Madison Christian said...

Nice job lads. That ain't no easy peak to bag.

Chris, you might know bardley who is a sawyer for the LPNF. He and I had a discussion about how Thorn Meadows/Point got its name. Like you, he claims it was named after W.H. Thorn. I had read from Mickey McTigue that the place was named after the wild roses that grow in the area (ala Rose Valley). Your and bardley's theory makes more sense.

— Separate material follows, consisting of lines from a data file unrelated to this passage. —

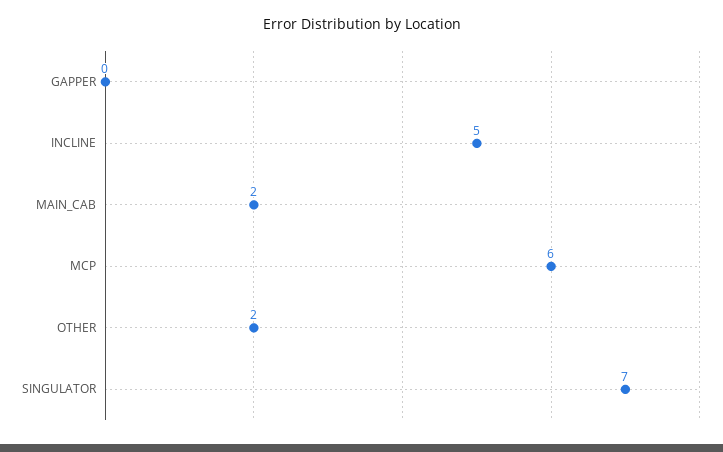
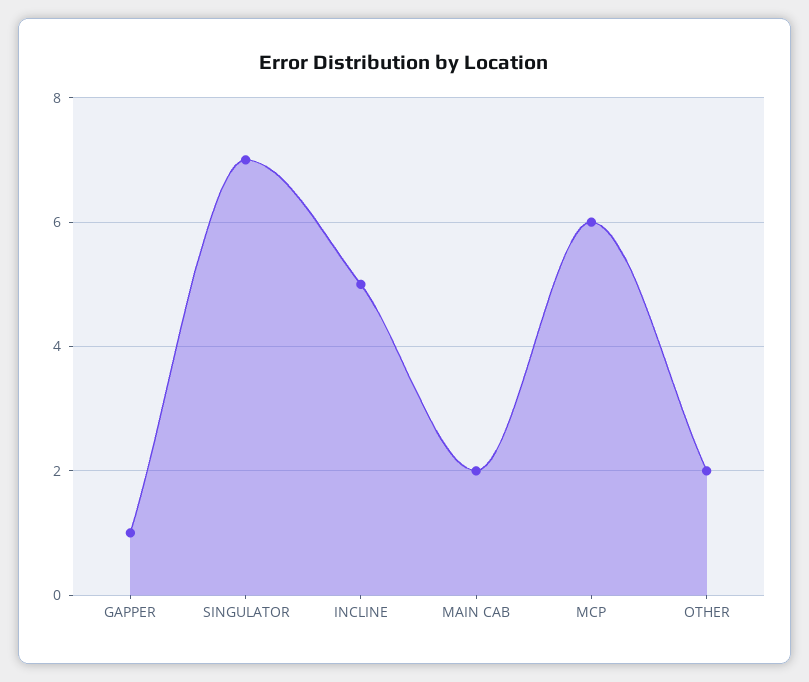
  {
-   "GAPPER": 0,
+   "GAPPER": 1,
    "INCLINE": 5,
    "MAIN_CAB": 2,
    "MCP": 6,
    "OTHER": 2,
    "SINGULATOR": 7
  }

On another note, and not to hype my own blog, but I did a write up about the Thorn Point fire lookout based upon communications with Lorinda Poole who was a fire lookout there in the summer of 1971. You can read it here if you're interested: http://wildsouthland.blogspot.com/2015/01/thorn-point-personal-history.html

Cheers.

Lost In The Los Padres said...

Hey Madison yes I'm definitely interested thanks I'll check out your post. As Far as the name I did minimal research so who knows Mickey may in fact be correct. I may see Bardley within the next few days I'll have to chat more with him about it. Thanks for reading brother.

Petrol_prys said...

Hi Chris, we attempted Cedar Peak from Piedra Blanca. In the end was not sure if gaining the ridge near your exit and following that down to the saddle and then up to the peak or trying to follow your gpx was best. Felt like your route was in the drainage while it could be possible to circumnavigate up on the ridge - but looked a long climb to the top still. Will try again but wanted to pick your brain about hitting the peak from the Cedar trail side.

Lost In The Los Padres said...

Hi Petrol yeah my route was lower than I would have liked. The only reason we took that particular line was because I had my dog with us and she was struggling higher up closer to the ridge. It's brushy and rocky up there where as the east side is more open but a steeper climb up. Plus we found some water lower down from a small seep which was also needed as my hiking buddy was out.